The point of vermiculite and humus isn't just to hold water. Nutrients attach to those materials. Without a high CEC material, nutrients will be washed by water down to a level lower than the roots can reach. Humus (and apparently vermiculite according to this video) attract and capture the nutrients. Not in this video, but something I've learned elsewhere is that the nutrients get attached to these materials with a stronger bond than water will break. The plants will pull in water through their roots, but there will be very little nutrients in the water that they take in. The nutrients don't just dissolve into the water. The molecular bonds with the high-CEC material are too strong.
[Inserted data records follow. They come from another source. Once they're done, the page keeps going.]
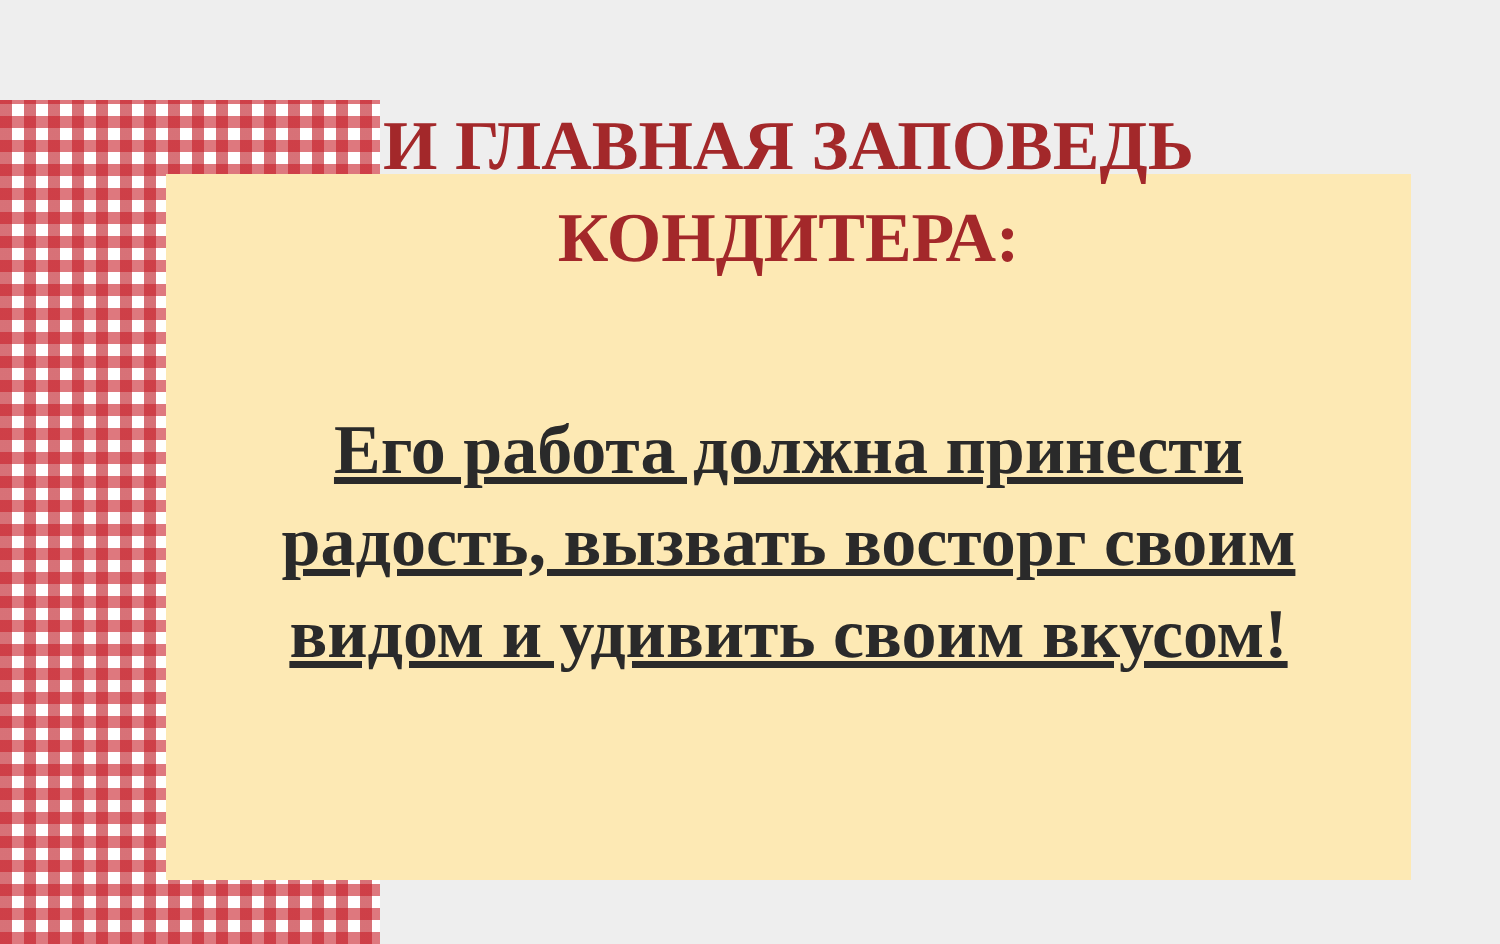И ГЛАВНАЯ ЗАПОВЕДЬ
КОНДИТЕРА:
Его работа должна принести радость, вызвать восторг своим видом и удивить своим вкусом!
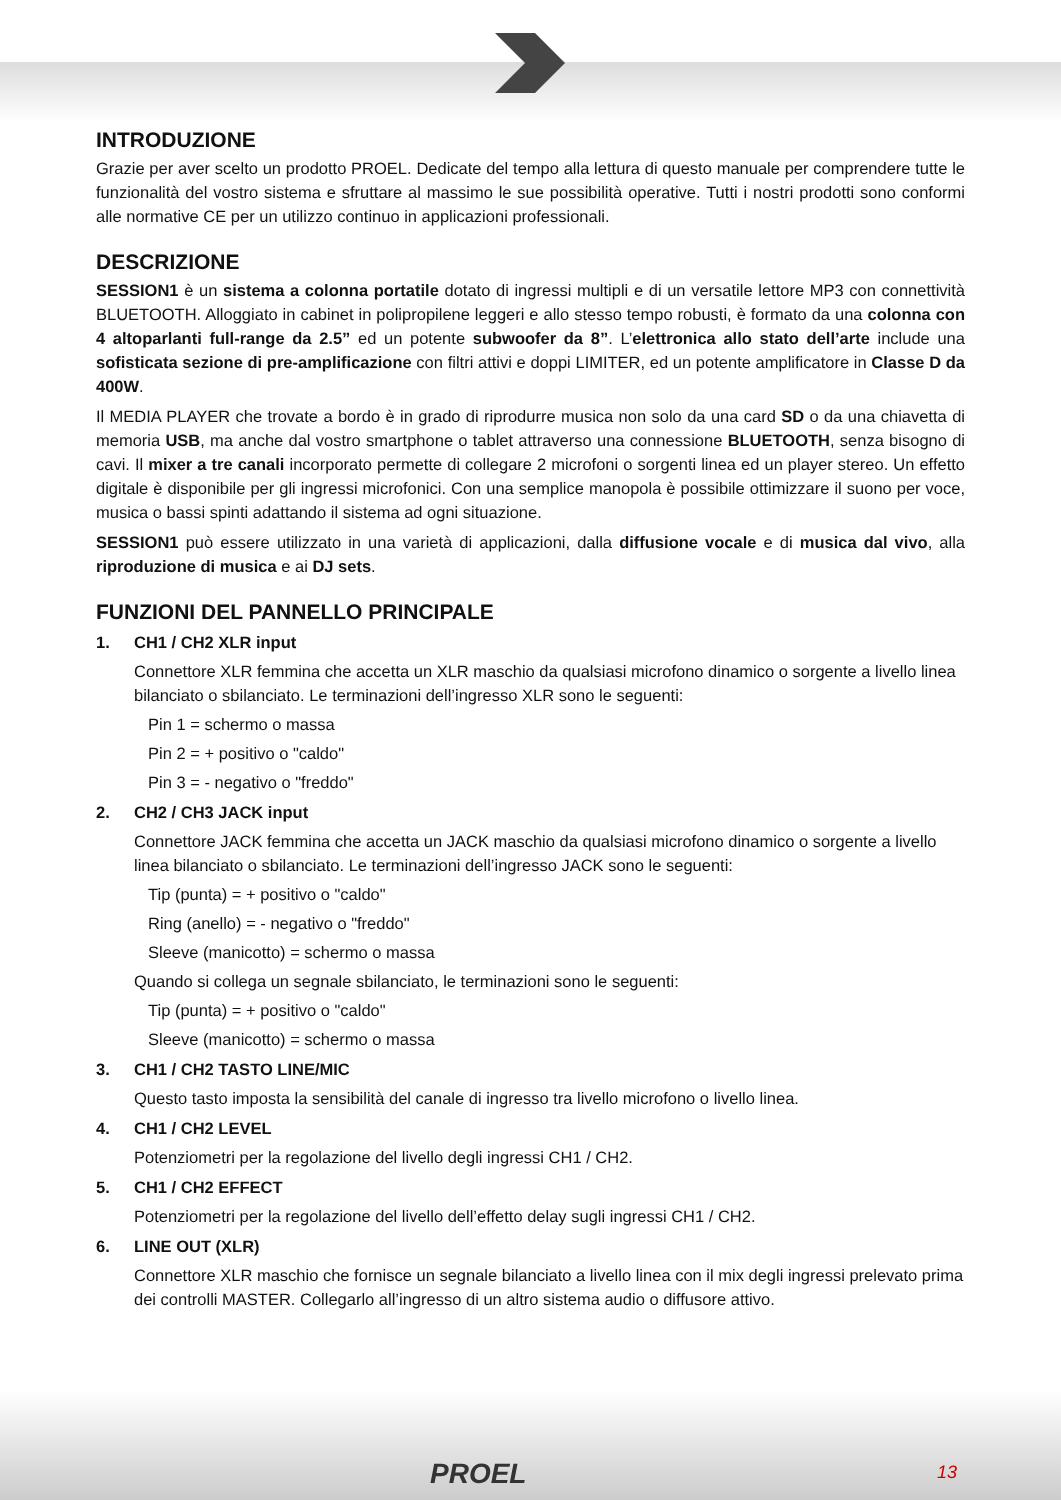INTRODUZIONE
Grazie per aver scelto un prodotto PROEL. Dedicate del tempo alla lettura di questo manuale per comprendere tutte le funzionalità del vostro sistema e sfruttare al massimo le sue possibilità operative. Tutti i nostri prodotti sono conformi alle normative CE per un utilizzo continuo in applicazioni professionali.
DESCRIZIONE
SESSION1 è un sistema a colonna portatile dotato di ingressi multipli e di un versatile lettore MP3 con connettività BLUETOOTH. Alloggiato in cabinet in polipropilene leggeri e allo stesso tempo robusti, è formato da una colonna con 4 altoparlanti full-range da 2.5” ed un potente subwoofer da 8”. L’elettronica allo stato dell’arte include una sofisticata sezione di pre-amplificazione con filtri attivi e doppi LIMITER, ed un potente amplificatore in Classe D da 400W.
Il MEDIA PLAYER che trovate a bordo è in grado di riprodurre musica non solo da una card SD o da una chiavetta di memoria USB, ma anche dal vostro smartphone o tablet attraverso una connessione BLUETOOTH, senza bisogno di cavi. Il mixer a tre canali incorporato permette di collegare 2 microfoni o sorgenti linea ed un player stereo. Un effetto digitale è disponibile per gli ingressi microfonici. Con una semplice manopola è possibile ottimizzare il suono per voce, musica o bassi spinti adattando il sistema ad ogni situazione.
SESSION1 può essere utilizzato in una varietà di applicazioni, dalla diffusione vocale e di musica dal vivo, alla riproduzione di musica e ai DJ sets.
FUNZIONI DEL PANNELLO PRINCIPALE
1. CH1 / CH2 XLR input
Connettore XLR femmina che accetta un XLR maschio da qualsiasi microfono dinamico o sorgente a livello linea bilanciato o sbilanciato. Le terminazioni dell’ingresso XLR sono le seguenti:
Pin 1 = schermo o massa
Pin 2 = + positivo o "caldo"
Pin 3 = - negativo o "freddo"
2. CH2 / CH3 JACK input
Connettore JACK femmina che accetta un JACK maschio da qualsiasi microfono dinamico o sorgente a livello linea bilanciato o sbilanciato. Le terminazioni dell’ingresso JACK sono le seguenti:
Tip (punta) = + positivo o "caldo"
Ring (anello) = - negativo o "freddo"
Sleeve (manicotto) = schermo o massa
Quando si collega un segnale sbilanciato, le terminazioni sono le seguenti:
Tip (punta) = + positivo o "caldo"
Sleeve (manicotto) = schermo o massa
3. CH1 / CH2 TASTO LINE/MIC
Questo tasto imposta la sensibilità del canale di ingresso tra livello microfono o livello linea.
4. CH1 / CH2 LEVEL
Potenziometri per la regolazione del livello degli ingressi CH1 / CH2.
5. CH1 / CH2 EFFECT
Potenziometri per la regolazione del livello dell’effetto delay sugli ingressi CH1 / CH2.
6. LINE OUT (XLR)
Connettore XLR maschio che fornisce un segnale bilanciato a livello linea con il mix degli ingressi prelevato prima dei controlli MASTER. Collegarlo all’ingresso di un altro sistema audio o diffusore attivo.
PROEL 13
Many microbes have a symbiotic relationship with plants. The microbes are able to break those bonds of the nutrients from the material in the soil. They feed the nutrients to the roots of the plants in exchange for sugars which the plants produce. The sugars provide the energy for the microbes to thrive.
A no-till garden has a high amount of humus in the soil. That humus will capture a lot of nutrients. Not just the main three found in most commercial fertilizers, but also a lot of micro-nutrients that then find their way into the vegetables you harvest from the garden. The nutritious minerals from a no-till home garden are bound to be significantly higher than found in produce from large-scale farms producing food for the mass market.
I believe it is best to avoid using fertilizer for the most part. The nitrogen will burn up the humus if present in too large amounts. That allows the nutrients to leach away, whether the nutrients come from store-bought fertilizers, or from decaying insects, worms, fungi, microbes, and dead plant matter. In addition, a lot of fertilizers are harmful to the microbes in the soil that do the work of breaking the nutrients free from whatever they're attached to.
Don’t breath any of it!
The dust will kill you.
About the only way to get asbestoes insulation in a house these days.
I myself think that teaching videos should generally be accompanied by text.